Even so, his mother was very pretty, and really a great beauty compared to Lady Valance, ‘The General’, as Cecil and his brother called her, or sometimes ‘The Iron Duke’, on account of her very faint resemblance to the first Duke of Wellington. Tonight Freda was wearing her amethyst drops, and her red-gold hair seemed to glimmer, like the candle-lit wine in her glass. The General naturally was a strict teetotaller – and now George wondered if Cecil himself had been shocked to see his hostess drinking before dinner? Well, he’d have to get used to it. They were doing things in their best festive style for him, the napkins belaboured into lilies, the small silver items, bowls and boxes of uncertain use, polished up and set down between the glasses and candle-sticks. George reached forward and moved slightly to the left a vase of white roses and trailing ivy that obstructed his view of Cecil opposite. Cecil held his eye for a long moment – he felt the jolt of simultaneous danger and reassurance pass through him. Then he watched his friend blink slowly and turn to answer Daphne on his right.

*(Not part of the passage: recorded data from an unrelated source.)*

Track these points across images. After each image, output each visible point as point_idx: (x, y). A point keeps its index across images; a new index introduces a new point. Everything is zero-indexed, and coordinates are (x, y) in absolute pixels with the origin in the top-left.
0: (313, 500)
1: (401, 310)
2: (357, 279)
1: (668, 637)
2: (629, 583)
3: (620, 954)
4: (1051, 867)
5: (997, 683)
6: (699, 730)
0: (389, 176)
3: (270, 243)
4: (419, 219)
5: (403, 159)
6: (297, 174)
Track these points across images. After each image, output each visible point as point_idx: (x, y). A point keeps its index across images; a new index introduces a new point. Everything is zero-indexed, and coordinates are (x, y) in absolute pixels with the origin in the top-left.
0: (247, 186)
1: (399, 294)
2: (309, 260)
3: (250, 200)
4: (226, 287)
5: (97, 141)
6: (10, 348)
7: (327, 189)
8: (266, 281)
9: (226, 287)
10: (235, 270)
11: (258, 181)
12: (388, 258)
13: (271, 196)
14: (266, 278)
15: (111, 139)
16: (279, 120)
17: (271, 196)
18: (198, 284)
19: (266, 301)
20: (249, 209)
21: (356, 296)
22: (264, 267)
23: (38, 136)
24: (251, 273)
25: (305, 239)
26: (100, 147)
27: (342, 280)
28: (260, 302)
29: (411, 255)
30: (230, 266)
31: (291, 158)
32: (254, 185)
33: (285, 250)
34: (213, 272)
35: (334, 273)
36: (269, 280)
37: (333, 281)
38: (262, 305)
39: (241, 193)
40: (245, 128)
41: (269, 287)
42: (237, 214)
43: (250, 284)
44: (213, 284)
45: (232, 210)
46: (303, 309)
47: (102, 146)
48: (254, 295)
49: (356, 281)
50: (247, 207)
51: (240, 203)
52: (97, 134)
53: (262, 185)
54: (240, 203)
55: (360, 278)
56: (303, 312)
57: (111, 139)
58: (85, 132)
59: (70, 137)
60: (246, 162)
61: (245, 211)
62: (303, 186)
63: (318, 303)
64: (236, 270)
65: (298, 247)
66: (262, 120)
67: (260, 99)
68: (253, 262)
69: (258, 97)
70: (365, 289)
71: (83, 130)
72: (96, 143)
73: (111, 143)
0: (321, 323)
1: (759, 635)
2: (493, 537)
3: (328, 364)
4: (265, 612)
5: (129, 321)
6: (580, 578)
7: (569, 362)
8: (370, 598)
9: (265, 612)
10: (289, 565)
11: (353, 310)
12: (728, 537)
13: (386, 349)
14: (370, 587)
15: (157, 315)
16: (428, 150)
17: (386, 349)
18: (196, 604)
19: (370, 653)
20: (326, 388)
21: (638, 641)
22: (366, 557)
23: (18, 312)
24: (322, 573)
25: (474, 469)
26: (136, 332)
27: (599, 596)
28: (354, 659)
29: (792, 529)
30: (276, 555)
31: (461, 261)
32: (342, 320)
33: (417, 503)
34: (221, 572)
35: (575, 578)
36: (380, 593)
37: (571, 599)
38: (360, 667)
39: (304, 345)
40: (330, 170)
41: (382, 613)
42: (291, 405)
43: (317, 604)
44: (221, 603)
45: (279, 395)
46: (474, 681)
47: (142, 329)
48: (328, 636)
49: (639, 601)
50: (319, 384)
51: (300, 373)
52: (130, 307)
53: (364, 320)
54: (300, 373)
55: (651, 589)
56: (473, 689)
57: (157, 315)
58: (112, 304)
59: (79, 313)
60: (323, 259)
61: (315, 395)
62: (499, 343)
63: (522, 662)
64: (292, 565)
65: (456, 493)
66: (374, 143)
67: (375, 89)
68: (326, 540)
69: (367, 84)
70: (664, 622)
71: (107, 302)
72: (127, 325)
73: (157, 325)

‘Do you have jelly-mould domes?’ she wanted to know.
‘At Corley?’ said Cecil. ‘As a matter of fact, we do.’ He said the word ‘Corley’ as other men said ‘England’ or ‘The King’, with reverent briskness and simple confidence in his cause.
‘What are they,’ Daphne said, ‘exactly?’
‘Well, they’re perfectly extraordinary,’ said Cecil, unfolding his lily, ‘though not I suppose strictly domes.’
‘They’re sort of little compartments in the ceiling, aren’t they,’ said George, feeling rather silly to have bragged to the family about them.
Hubert murmured abstractedly and stared at the parlourmaid, who had been brought in to help the housemaid serve dinner, and was taking round bread-rolls, setting each one on its plate with a tiny gasp of relief.
‘I imagine they’re painted in fairly gaudy colours?’ Daphne said.
‘Really, child,’ said her mother.
Cecil looked drolly across the table. ‘They’re red and gold, I think – aren’t they, Georgie?’
Daphne sighed and watched the golden soup swim from the ladle into Cecil’s bowl. ‘I wish we had jelly-mould domes,’ she said. ‘Or compartments.’
‘They might look somewhat amiss here, old girl,’ said George, pulling a face at the oak beams low overhead, ‘in the Arts and Crafts ambience of 2A.’
‘I do wish you wouldn’t,’ said his mother. ‘You make us sound like a flat above a shop.’